Exercise goal: Select every line below that contains the string "numer", and copy each one out. Matching is case-sensitive.

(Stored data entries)

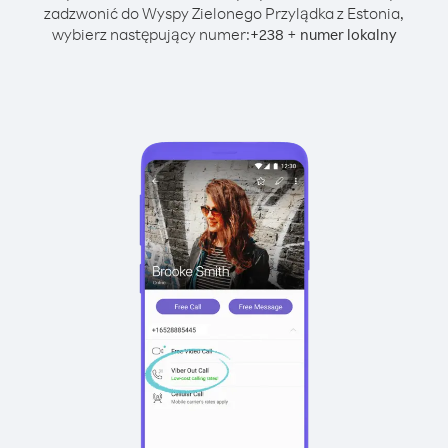
zadzwonić do Wyspy Zielonego Przylądka z Estonia,
wybierz następujący numer:
+
+
238
numer lokalny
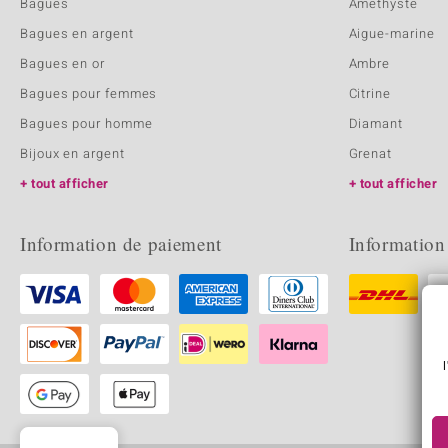
Bagues
Amethyste
Bagues en argent
Aigue-marine
Bagues en or
Ambre
Bagues pour femmes
Citrine
Bagues pour homme
Diamant
Bijoux en argent
Grenat
tout afficher
tout afficher
Information de paiement
Information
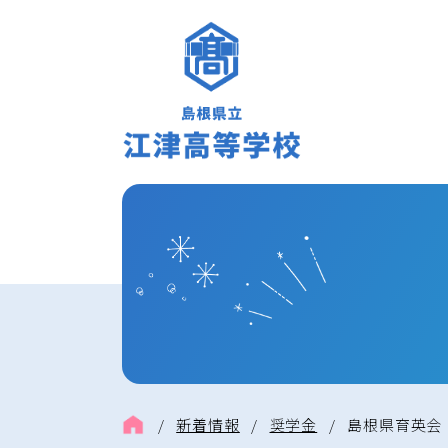
/
新着情報
/
奨学金
/
島根県育英会「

Solution below:
wybierz następujący numer:
numer lokalny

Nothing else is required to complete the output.